Friday, January 24
Everyone got up early because everyone was awake, and Naa’s school started at 8:30. We spent the morning doing nothing very much on the surface, and a lot of things underneath.
We learned that we may very well get permission to bury Auo on Monday or Tuesday, because it is now almost certain that there will be no need to perform an autopsy. The doctor Irma spoke with said that the cause of death was obvious, and confirmed that it was also very, very rare.
It has been snowing all morning, the kind of slowly falling flakes that appear in movies. I am sitting in Auo’s room at her desk looking out of the window at the house behind us; the house that is totally hidden by leaves in the summer.
Soon we will go on a short tour of undertakers and eventually decide on the third. The woman in the first one gave the impression that she wanted to take over everything and that Irma would have to fight to have any input in the process at all. The woman in the second one was like a parody of a funeral director. She was “sad” from the moment we walked in and even cocked her head to one side to show us how deeply she felt our plight. The woman in the third one dealt with us flatly, in Irma’s phrase: she asked what we wanted her to do and what we wanted to do ourselves, and then worked out the price.
So its HOK Elanto for us; although we will both feel compelled to remind each other that we would rather have nobody at all; we would rather that this whole business was unnecessary because Auo was by now almost fully recovered.
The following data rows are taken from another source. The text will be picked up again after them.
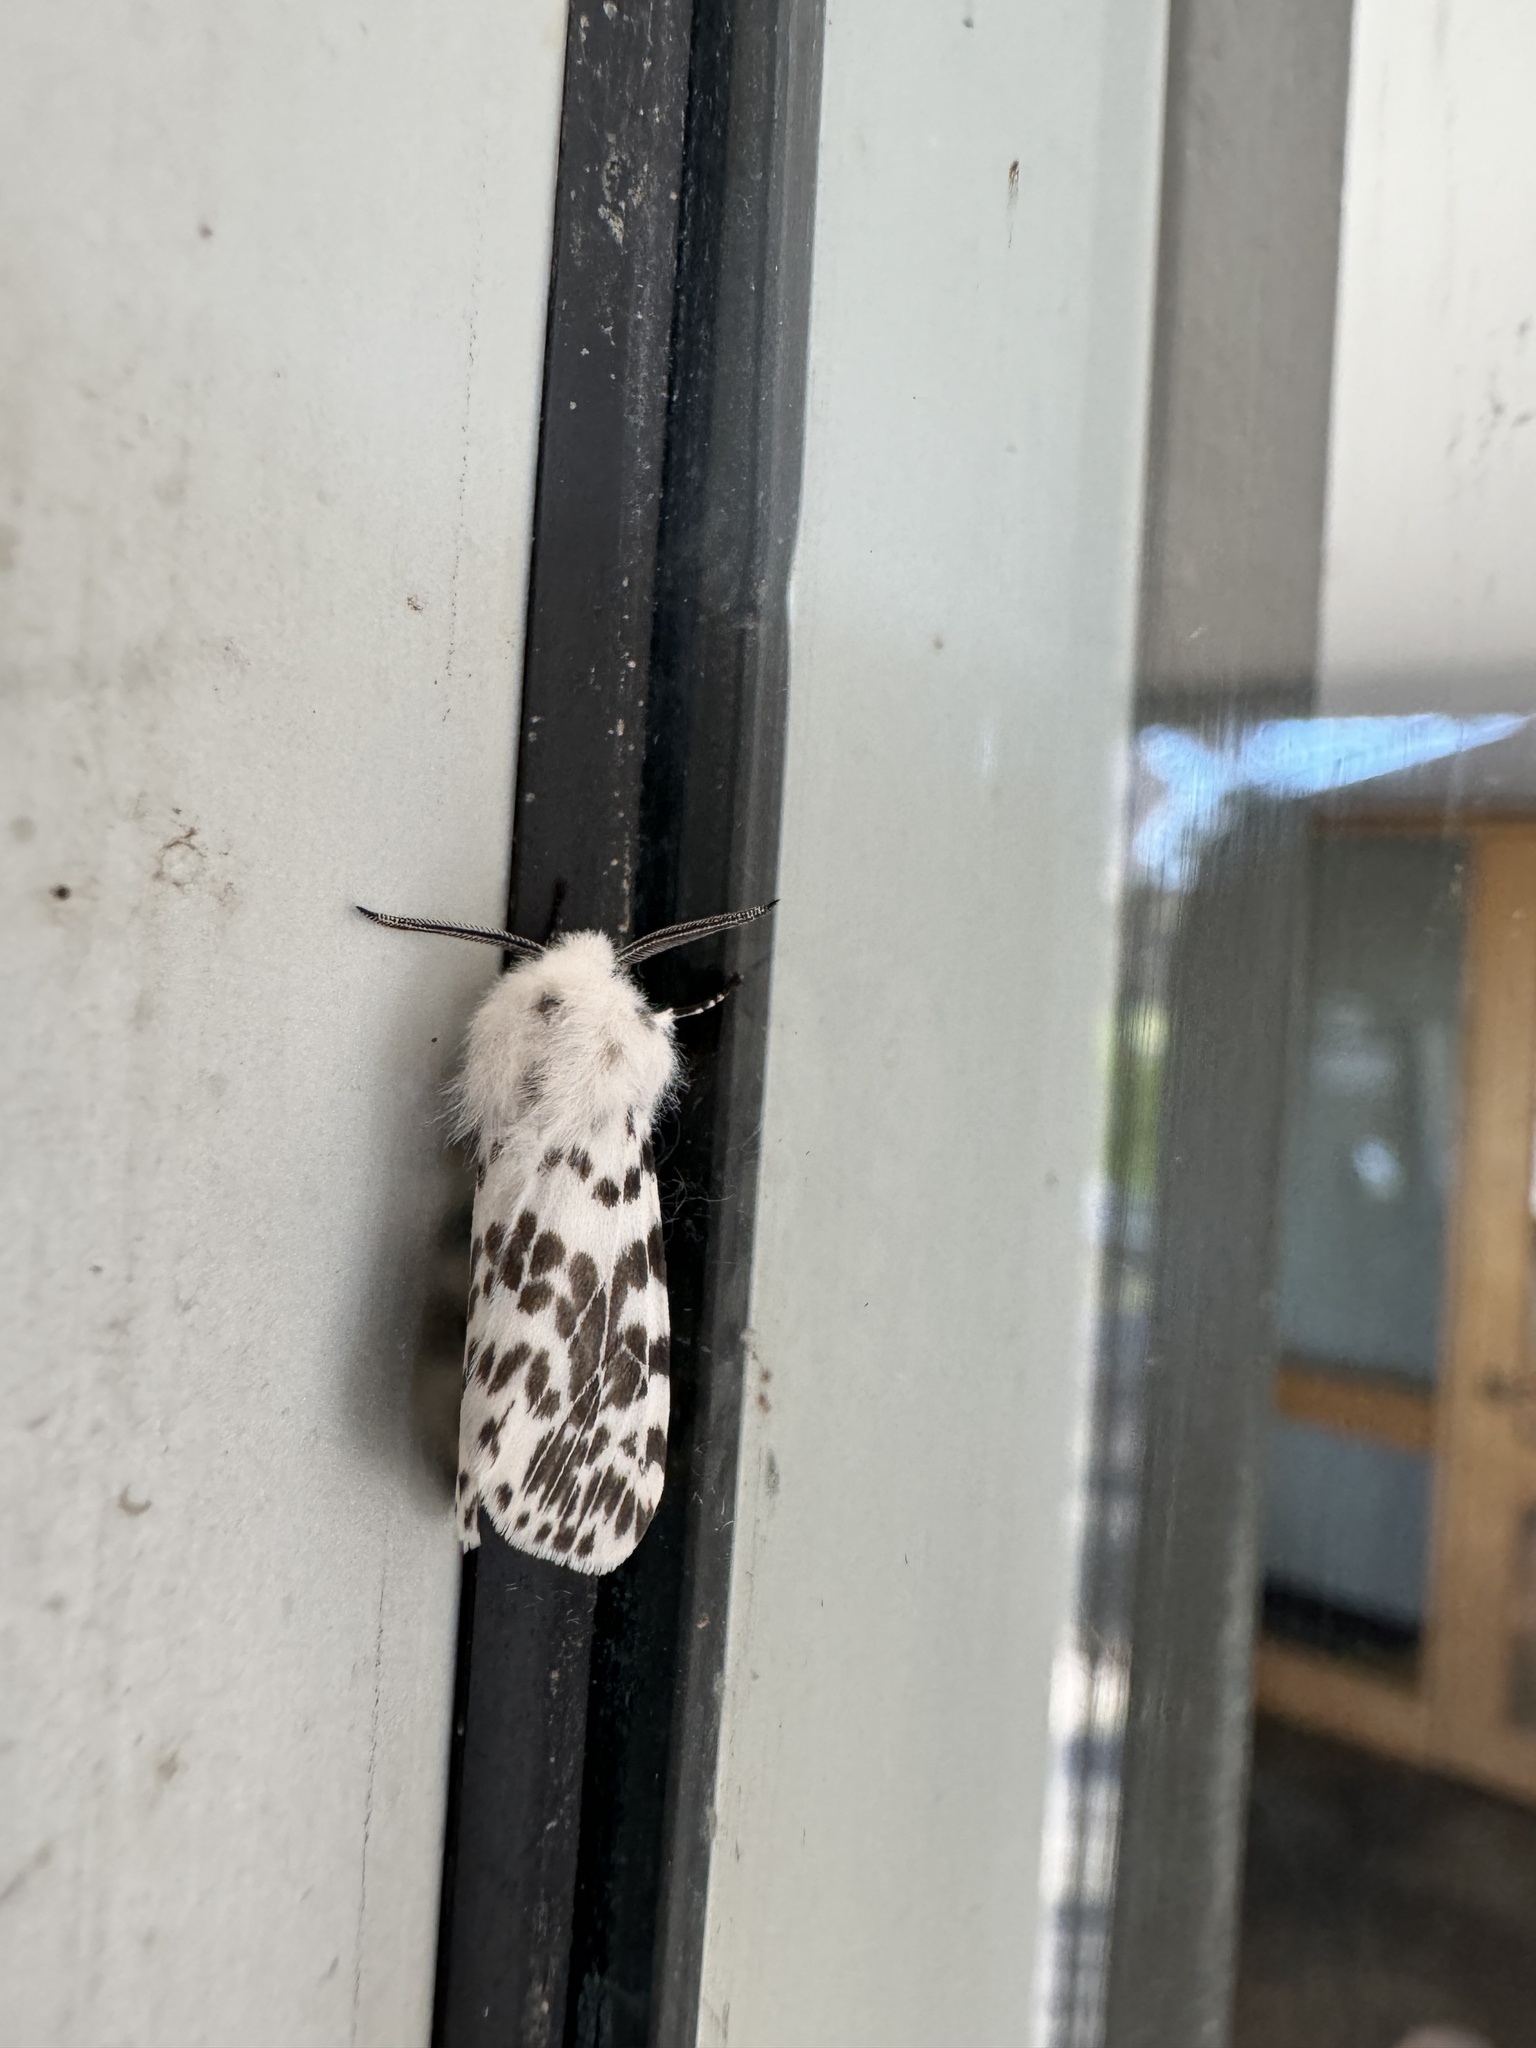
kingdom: Animalia
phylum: Arthropoda
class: Insecta
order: Lepidoptera
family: Erebidae
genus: Hyphantria
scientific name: Hyphantria cunea
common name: American white moth
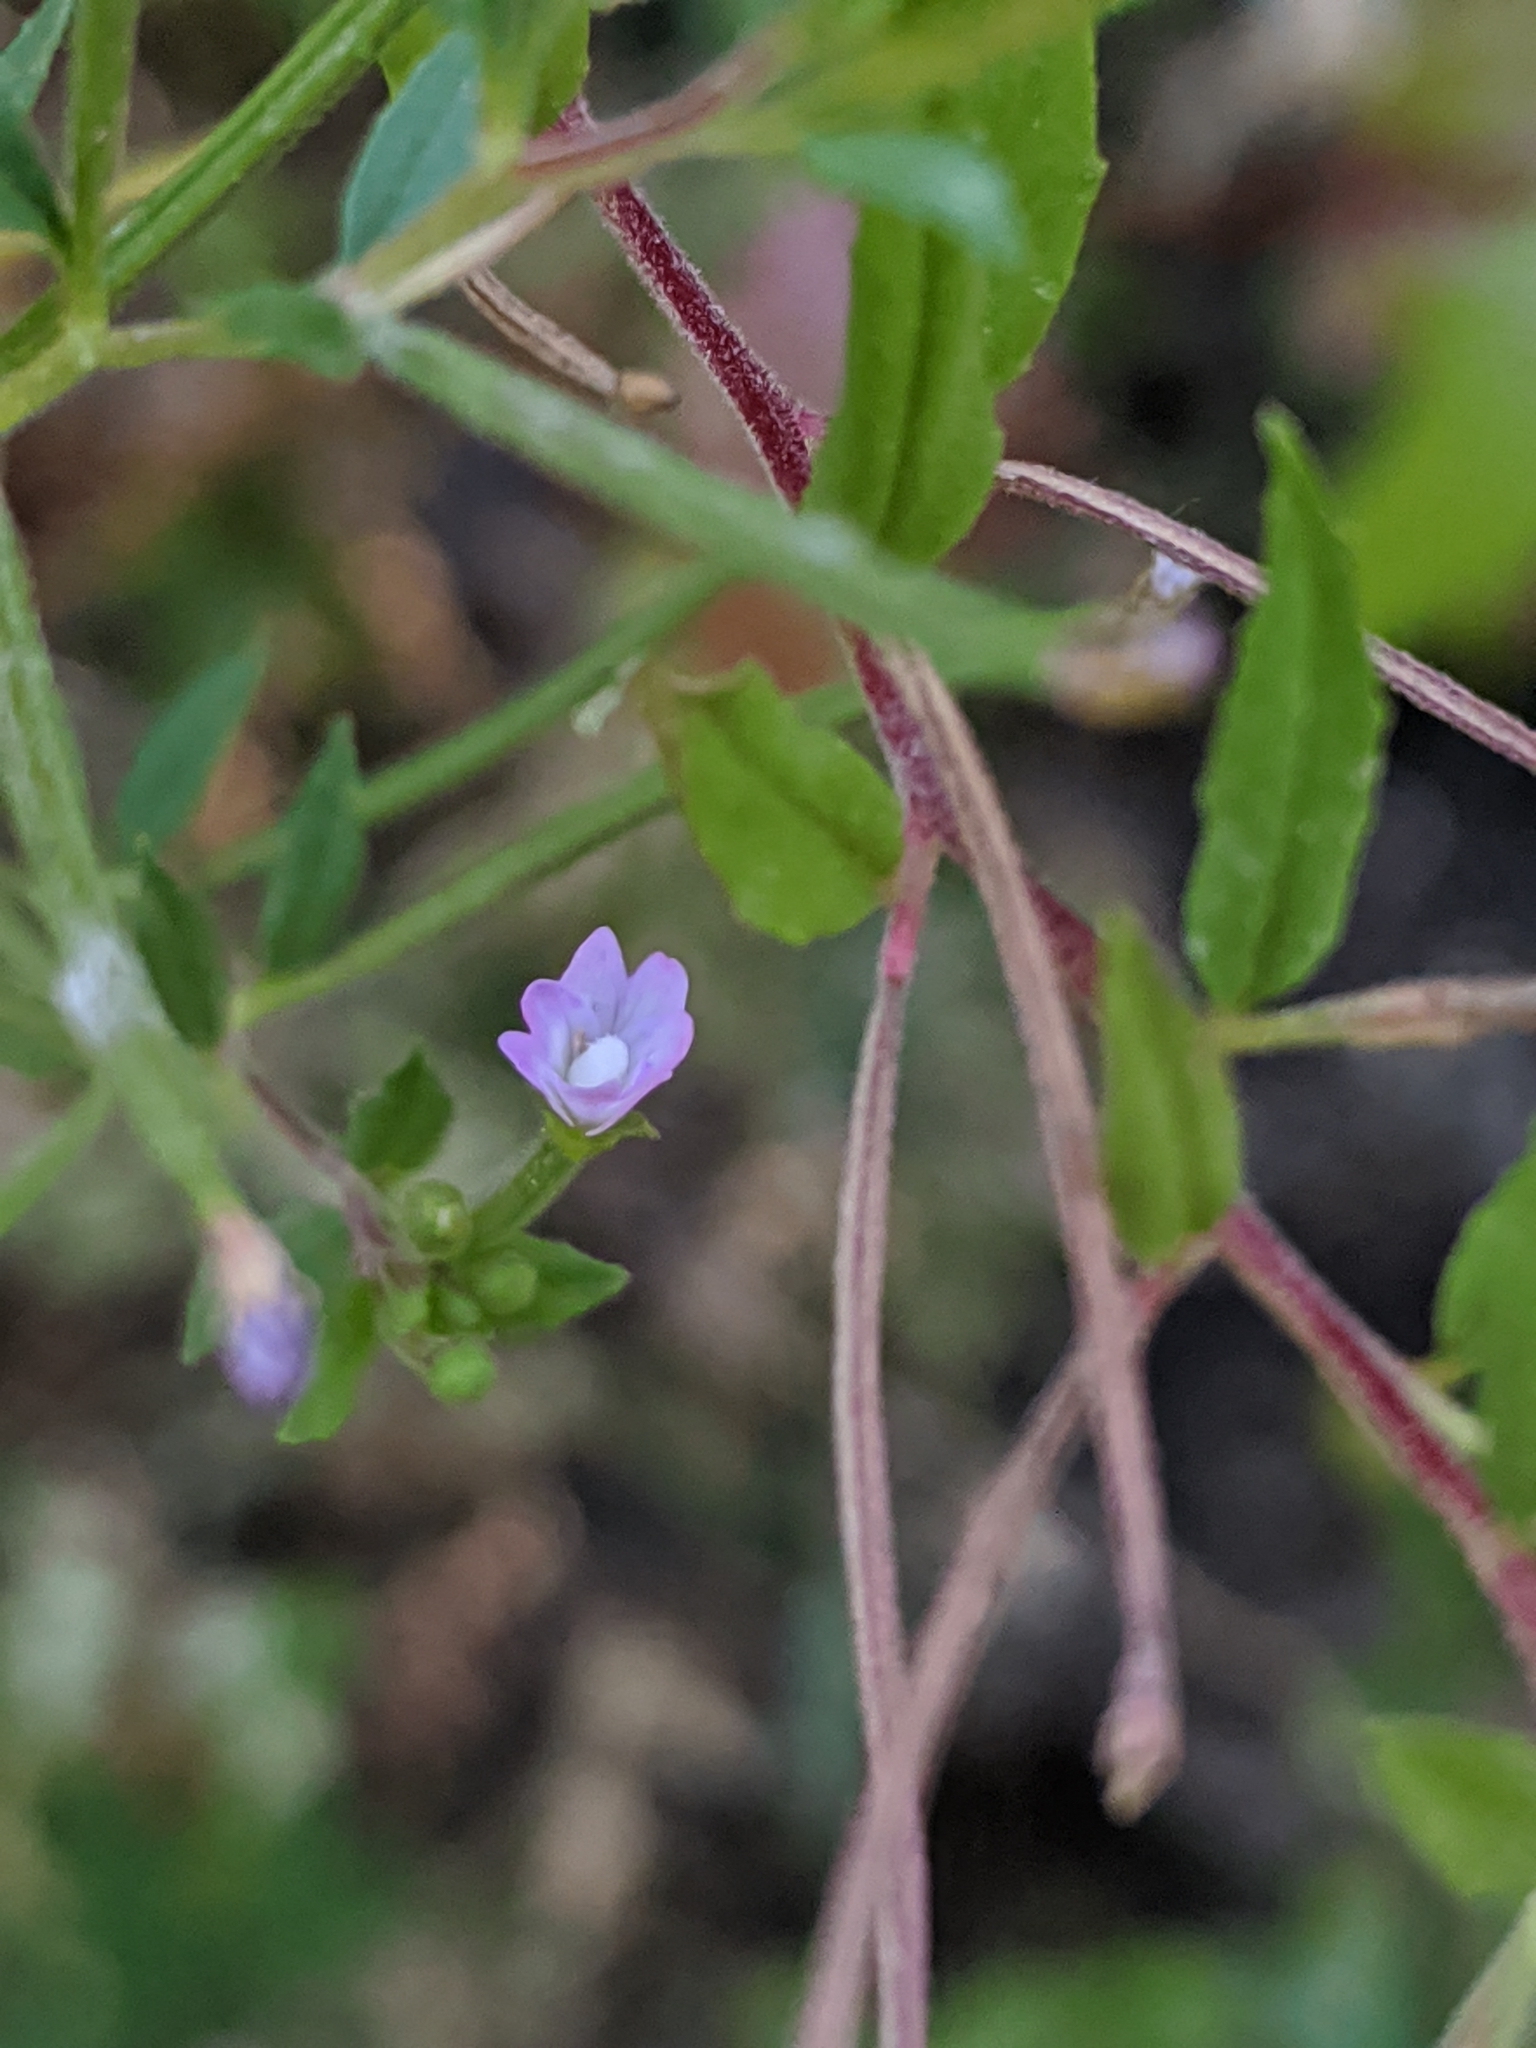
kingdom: Plantae
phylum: Tracheophyta
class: Magnoliopsida
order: Myrtales
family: Onagraceae
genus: Epilobium
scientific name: Epilobium ciliatum
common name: American willowherb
In the evening Jutta will phone and I will be happy to hear her voice. Then the parents of Auo’s friends will arrive en masse for a session whose purpose I am unclear about. They will be here about two and a half hours (although one parent will arrive an hour early leaving me feeling uncomfortably claustrophobic), and we will tell them what has happened, why it happened, how statistically unlikely it was, and how we are trying to cope. It will become clear that some of Auo’s friends are almost overwhelmed by feelings of loss and hopelessness, and that some of their parents really need this information in order to comfort them. By the end I will be very glad they came.
The day, though, will leave me profoundly tired and depressed. I will go to bed aching from head to toe with what Kari Hyyrynen has assured me is only muscular stress.